Would the stairs never end?
Arriving at the reception desk, I did my best not to
pant visibly and took a glug from my water bottle before
plunging into the corridor that led into the displays.
Chaos, apparently, awaited. Bottles, uneasy antique
medical equipment, fading yet still lurid manuals of
surgery, herbs and powders in tubs and pots, lined every
available surface in a sweltering wooden room – the Herb
Garret. But the ordeal was not yet over. Up, up, and I
emerged into the final sanctum, the Operating Theatre
itself. Its great skylight, designed to direct light
down onto the table, lensed the razing power of the sun
this July day. The hottest room in London. A lecture in
progress: I sat among the mainly young people and
managed about five minutes before the furnace
temperatures drove me out, and back to the Garret where
the heat was merely appalling rather than impossible.
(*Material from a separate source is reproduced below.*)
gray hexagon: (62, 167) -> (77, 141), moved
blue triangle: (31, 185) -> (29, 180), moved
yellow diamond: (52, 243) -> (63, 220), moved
How the lecturer managed I can’t imagine.
The Garret was used by the apothecaries of St Thomas’s
Hospital adjoining to store medicines and herbs, and
then in 1822 the Theatre was built in it to avoid female
inmates having to watch fellow patients being operated
on in the ward. Shut up in 1862 when the hospital left
the building, it was not exactly forgotten, but not
visited with any purpose again until 1956. Enough
remained for the space to be restored, the only
surviving 19th-century operating room in
Europe.
We casually call them ‘theatres’, but this one really
is. Tiered seating for students surrounds the operating
table, the seat of the drama of life and death. You are
surprised that blood is not evident on the floor, so
much must have hit it over those forty years, and this
dreadful space does not lose its power, its witness,
because of the students in their modern clothes around
its benches.
After that, the alembics and the bottles and the twigs
and the dried snakes back in the Garret come as a
relief. There is even whimsy to be had here and there.
Back down the wooden stairs, and onto the street, and
it’s not right to say you’ve recovered: this is a museum
visit you will take with you a long way.